▶ _What to do_:
Please return all lines in the listing holding the word "tools".

▶ _Given information_:
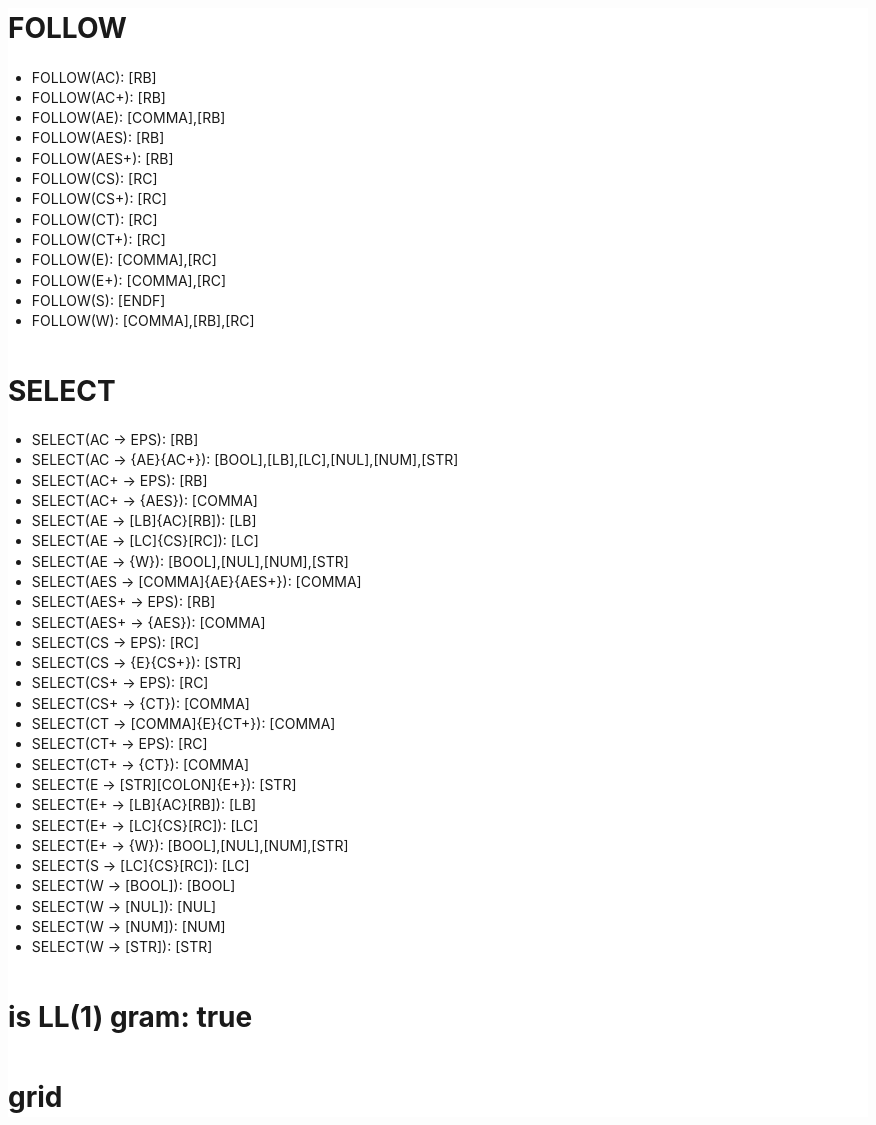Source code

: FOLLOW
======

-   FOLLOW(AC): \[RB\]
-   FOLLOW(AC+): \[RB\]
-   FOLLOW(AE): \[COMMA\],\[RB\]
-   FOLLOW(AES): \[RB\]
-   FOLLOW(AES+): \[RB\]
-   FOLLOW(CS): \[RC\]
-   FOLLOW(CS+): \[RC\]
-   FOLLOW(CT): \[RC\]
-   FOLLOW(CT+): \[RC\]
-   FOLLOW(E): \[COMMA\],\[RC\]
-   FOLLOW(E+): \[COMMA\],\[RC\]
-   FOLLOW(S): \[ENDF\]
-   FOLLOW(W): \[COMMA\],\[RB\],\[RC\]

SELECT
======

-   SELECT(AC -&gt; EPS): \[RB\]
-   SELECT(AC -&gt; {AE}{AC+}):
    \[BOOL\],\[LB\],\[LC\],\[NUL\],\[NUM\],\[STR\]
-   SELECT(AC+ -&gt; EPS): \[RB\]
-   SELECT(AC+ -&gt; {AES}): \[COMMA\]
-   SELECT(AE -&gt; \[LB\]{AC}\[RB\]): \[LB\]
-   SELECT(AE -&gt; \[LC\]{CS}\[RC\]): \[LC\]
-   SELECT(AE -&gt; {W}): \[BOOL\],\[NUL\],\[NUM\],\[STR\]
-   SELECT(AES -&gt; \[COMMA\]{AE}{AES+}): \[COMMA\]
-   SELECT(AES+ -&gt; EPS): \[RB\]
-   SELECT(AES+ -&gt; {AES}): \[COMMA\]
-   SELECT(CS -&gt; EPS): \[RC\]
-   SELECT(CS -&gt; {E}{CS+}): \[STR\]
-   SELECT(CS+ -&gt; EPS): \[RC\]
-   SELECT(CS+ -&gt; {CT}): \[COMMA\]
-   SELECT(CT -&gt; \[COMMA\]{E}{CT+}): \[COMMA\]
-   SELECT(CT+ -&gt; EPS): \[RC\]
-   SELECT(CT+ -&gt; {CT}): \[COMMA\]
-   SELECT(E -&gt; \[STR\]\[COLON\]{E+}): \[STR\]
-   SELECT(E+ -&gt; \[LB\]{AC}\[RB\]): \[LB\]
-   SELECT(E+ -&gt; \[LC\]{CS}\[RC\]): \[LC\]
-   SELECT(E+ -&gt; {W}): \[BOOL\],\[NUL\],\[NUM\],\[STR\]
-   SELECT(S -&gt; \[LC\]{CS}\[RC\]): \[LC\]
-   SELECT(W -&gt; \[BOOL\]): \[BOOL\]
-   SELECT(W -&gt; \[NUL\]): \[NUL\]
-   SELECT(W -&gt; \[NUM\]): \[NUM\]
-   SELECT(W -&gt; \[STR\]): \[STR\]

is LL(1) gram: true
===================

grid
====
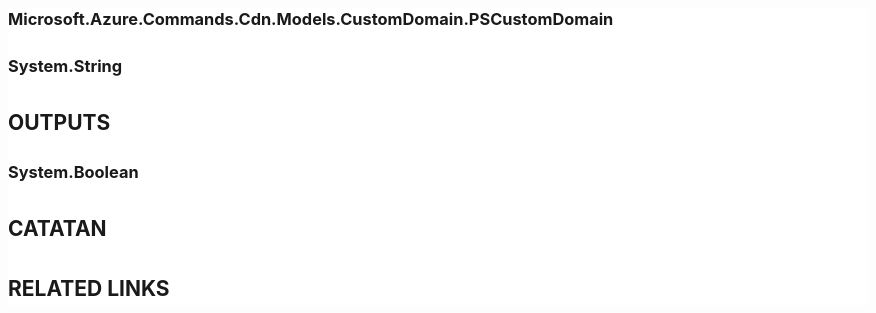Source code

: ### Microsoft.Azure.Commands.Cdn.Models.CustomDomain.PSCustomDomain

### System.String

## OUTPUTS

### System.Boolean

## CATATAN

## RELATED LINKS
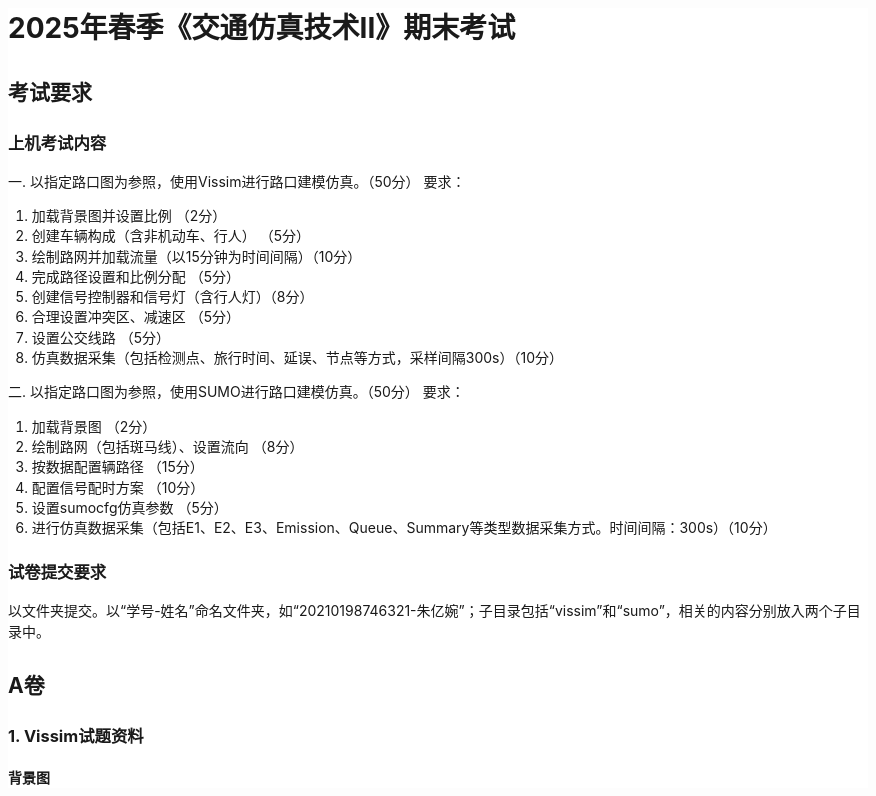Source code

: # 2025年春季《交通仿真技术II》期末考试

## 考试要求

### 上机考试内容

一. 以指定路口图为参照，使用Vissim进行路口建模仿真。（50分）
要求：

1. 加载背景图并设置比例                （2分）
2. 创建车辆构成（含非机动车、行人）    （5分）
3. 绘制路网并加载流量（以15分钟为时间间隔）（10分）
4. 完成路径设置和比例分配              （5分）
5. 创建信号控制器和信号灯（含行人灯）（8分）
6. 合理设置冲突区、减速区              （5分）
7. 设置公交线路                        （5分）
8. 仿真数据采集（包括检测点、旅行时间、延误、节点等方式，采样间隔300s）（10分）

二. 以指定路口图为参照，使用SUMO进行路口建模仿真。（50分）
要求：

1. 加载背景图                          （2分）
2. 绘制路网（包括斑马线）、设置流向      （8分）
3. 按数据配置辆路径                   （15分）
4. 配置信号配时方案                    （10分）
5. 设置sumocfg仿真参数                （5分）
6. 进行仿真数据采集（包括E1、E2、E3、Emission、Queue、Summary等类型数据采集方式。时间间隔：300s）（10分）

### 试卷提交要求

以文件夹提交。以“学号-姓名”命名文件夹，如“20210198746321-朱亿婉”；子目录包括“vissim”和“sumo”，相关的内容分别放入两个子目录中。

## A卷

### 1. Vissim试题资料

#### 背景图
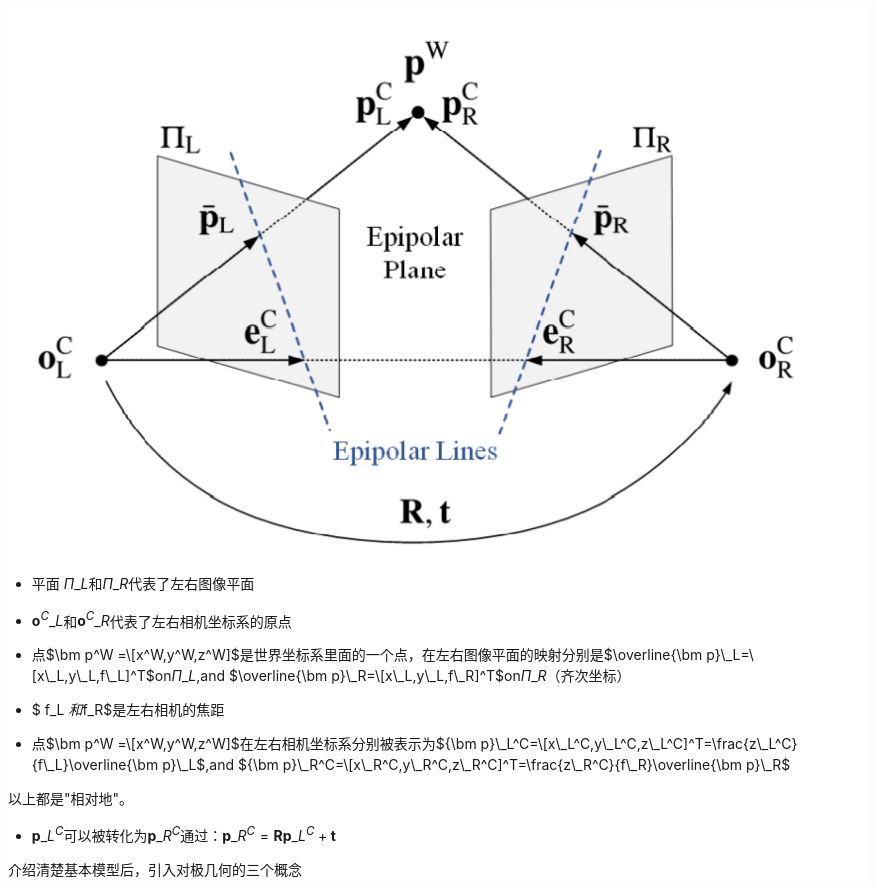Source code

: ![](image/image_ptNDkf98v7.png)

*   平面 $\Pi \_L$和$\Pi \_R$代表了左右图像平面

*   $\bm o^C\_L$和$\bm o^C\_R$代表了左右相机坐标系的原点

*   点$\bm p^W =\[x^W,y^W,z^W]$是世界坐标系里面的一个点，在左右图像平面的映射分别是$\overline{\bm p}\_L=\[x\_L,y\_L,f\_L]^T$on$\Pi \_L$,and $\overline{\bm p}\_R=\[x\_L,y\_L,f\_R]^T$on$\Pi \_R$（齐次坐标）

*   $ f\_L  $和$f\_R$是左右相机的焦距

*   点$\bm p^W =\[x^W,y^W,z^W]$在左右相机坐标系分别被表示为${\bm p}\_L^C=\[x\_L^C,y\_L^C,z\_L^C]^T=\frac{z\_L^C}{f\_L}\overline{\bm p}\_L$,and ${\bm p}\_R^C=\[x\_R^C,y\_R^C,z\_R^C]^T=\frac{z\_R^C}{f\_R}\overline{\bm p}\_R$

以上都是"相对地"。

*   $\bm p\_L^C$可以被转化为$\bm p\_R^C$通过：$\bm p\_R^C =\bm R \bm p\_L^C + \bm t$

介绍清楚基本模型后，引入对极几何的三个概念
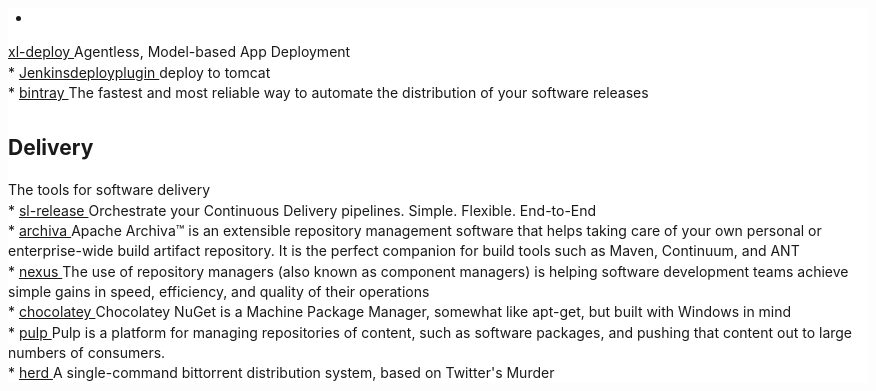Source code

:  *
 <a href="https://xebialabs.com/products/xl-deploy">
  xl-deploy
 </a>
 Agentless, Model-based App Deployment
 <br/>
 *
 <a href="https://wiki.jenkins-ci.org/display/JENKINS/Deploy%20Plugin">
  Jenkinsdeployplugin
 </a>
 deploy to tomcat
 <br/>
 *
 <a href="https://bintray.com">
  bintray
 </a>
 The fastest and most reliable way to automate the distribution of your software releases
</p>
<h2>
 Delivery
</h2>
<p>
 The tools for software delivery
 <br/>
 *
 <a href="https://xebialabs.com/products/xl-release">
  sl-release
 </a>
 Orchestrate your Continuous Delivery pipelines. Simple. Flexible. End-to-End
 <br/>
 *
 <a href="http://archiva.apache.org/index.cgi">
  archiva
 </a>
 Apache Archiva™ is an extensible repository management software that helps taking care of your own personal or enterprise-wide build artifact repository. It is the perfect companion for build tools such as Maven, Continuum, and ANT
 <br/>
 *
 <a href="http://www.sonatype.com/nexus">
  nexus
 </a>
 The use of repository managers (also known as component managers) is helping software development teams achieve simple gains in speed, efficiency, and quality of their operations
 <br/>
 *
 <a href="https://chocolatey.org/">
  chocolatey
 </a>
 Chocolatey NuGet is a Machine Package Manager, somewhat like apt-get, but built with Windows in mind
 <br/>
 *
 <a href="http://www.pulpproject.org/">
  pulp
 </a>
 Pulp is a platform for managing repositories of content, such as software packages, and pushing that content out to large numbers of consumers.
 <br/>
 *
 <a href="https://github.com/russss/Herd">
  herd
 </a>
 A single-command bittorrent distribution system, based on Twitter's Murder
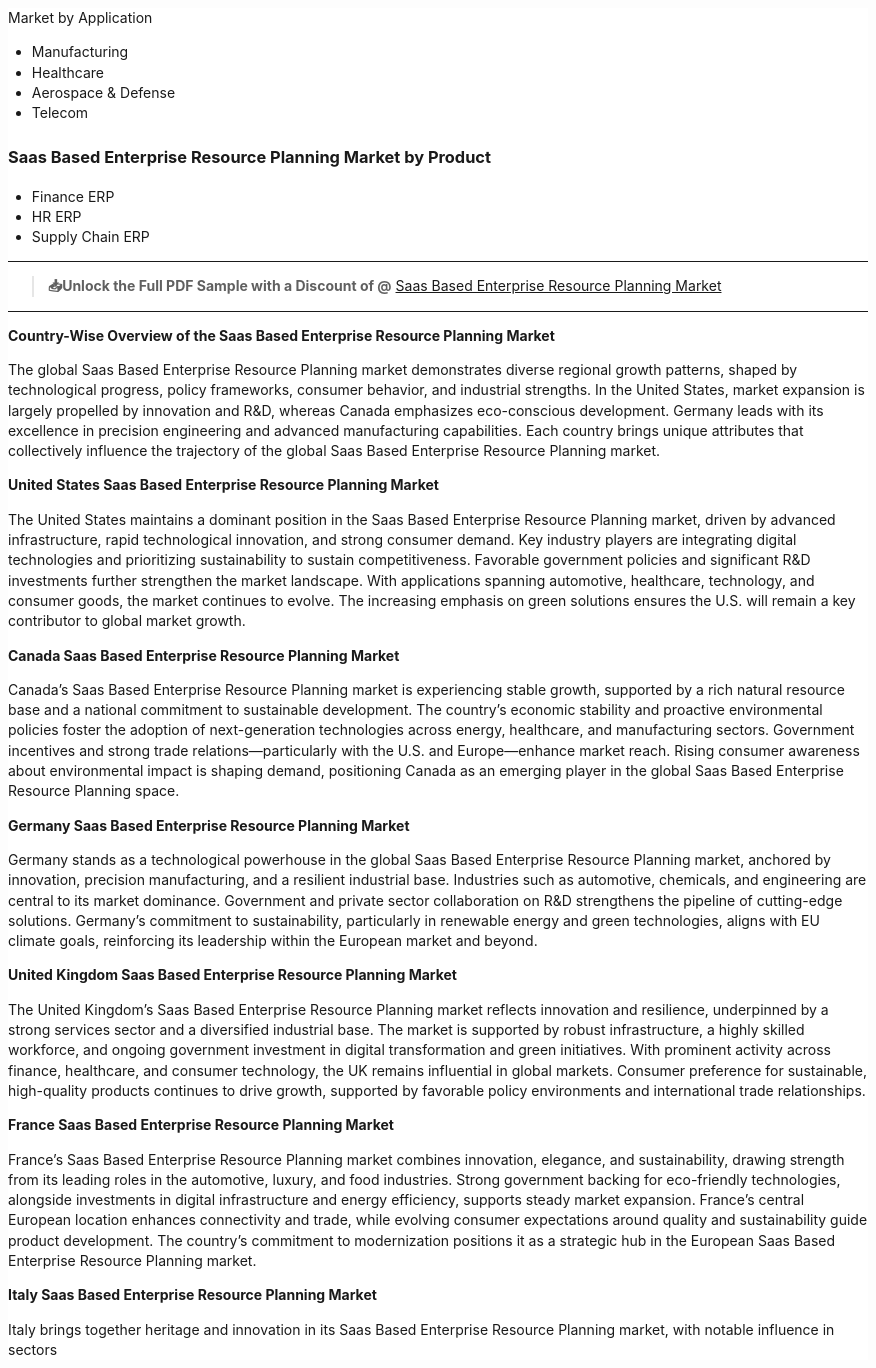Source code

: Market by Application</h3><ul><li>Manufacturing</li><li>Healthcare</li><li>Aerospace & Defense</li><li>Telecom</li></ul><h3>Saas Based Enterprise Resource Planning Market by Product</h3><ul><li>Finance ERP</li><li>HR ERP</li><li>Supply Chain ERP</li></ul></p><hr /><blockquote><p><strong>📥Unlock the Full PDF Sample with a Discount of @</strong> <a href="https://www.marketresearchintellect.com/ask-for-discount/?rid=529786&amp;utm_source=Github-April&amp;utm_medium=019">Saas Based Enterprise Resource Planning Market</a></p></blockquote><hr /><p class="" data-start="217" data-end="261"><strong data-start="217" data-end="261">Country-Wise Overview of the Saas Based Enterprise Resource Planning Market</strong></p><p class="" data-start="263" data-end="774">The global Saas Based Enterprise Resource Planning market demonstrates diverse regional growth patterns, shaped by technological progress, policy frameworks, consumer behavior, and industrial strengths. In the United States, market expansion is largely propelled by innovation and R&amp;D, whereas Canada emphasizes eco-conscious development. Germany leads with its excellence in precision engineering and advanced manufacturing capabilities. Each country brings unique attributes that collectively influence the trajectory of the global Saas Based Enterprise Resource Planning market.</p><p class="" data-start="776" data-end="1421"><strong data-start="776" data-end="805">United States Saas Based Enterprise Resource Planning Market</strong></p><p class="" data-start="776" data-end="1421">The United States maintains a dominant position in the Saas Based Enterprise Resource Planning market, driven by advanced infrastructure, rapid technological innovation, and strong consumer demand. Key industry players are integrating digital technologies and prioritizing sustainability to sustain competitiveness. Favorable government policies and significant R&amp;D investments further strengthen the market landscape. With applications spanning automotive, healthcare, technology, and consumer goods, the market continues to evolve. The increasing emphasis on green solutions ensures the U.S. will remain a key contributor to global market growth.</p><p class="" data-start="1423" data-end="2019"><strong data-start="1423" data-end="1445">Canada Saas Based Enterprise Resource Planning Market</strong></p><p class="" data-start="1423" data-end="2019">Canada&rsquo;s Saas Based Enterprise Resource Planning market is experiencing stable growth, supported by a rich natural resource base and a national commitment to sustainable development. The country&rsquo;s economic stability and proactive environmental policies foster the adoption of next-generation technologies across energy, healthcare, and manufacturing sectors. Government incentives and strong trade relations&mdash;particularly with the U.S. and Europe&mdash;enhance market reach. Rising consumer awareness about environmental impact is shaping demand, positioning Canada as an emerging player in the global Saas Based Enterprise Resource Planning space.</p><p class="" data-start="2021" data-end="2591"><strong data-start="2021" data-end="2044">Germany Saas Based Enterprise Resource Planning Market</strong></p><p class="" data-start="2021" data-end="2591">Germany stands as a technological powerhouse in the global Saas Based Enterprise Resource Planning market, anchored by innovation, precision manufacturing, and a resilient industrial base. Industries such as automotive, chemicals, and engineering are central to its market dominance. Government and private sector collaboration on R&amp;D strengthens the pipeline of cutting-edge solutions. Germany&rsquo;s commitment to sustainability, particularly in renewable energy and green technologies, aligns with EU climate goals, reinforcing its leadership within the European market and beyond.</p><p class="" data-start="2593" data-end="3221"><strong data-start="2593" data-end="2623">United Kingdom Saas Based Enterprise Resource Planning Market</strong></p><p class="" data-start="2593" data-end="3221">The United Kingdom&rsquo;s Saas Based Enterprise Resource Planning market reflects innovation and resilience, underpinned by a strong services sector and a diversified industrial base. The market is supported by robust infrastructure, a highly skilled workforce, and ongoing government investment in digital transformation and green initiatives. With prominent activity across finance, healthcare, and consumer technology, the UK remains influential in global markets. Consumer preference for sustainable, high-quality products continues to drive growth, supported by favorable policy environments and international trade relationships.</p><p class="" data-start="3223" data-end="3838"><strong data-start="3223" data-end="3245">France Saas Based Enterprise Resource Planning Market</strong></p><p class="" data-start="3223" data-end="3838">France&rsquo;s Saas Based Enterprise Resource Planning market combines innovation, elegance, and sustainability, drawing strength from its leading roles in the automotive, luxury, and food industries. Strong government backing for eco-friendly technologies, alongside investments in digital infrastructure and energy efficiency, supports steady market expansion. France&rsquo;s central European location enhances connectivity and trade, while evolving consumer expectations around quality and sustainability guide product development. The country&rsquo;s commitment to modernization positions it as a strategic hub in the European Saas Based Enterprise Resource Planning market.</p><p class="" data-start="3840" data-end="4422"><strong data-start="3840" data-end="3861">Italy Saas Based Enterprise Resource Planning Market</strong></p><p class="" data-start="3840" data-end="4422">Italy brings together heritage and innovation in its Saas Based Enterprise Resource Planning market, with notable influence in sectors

▶ _Exercise answer_:
 The tools for software delivery
 Apache Archiva™ is an extensible repository management software that helps taking care of your own personal or enterprise-wide build artifact repository. It is the perfect companion for build tools such as Maven, Continuum, and ANT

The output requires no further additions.